What to produce
Exactly the lines from the one with "ring dip: (144, 289)" through the end of the records below are needed, minus any pictures.

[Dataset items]
══════════════════════════════

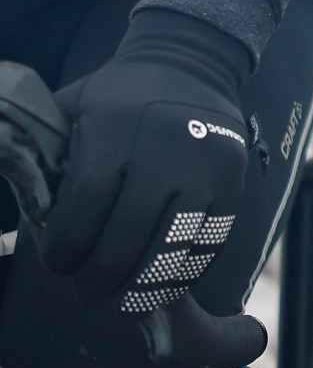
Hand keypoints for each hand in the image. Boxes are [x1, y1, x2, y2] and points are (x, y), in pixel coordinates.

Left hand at [39, 10, 251, 309]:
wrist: (193, 63)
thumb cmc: (115, 98)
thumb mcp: (68, 111)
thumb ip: (39, 157)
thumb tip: (18, 204)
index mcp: (114, 130)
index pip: (83, 212)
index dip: (63, 251)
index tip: (57, 263)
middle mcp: (165, 147)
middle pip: (126, 241)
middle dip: (99, 280)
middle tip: (86, 290)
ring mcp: (207, 166)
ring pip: (172, 251)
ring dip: (144, 289)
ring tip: (126, 303)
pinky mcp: (235, 180)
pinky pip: (209, 244)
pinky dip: (184, 273)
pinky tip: (163, 283)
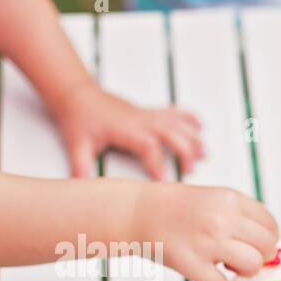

══════════════════════════════

Output for this exercise
ring dip: (144, 289)
ring tip: (126, 303)
pinky mcp: (235, 180)
pinky pip: (209, 244)
pinky dip: (184, 273)
pinky tip: (163, 283)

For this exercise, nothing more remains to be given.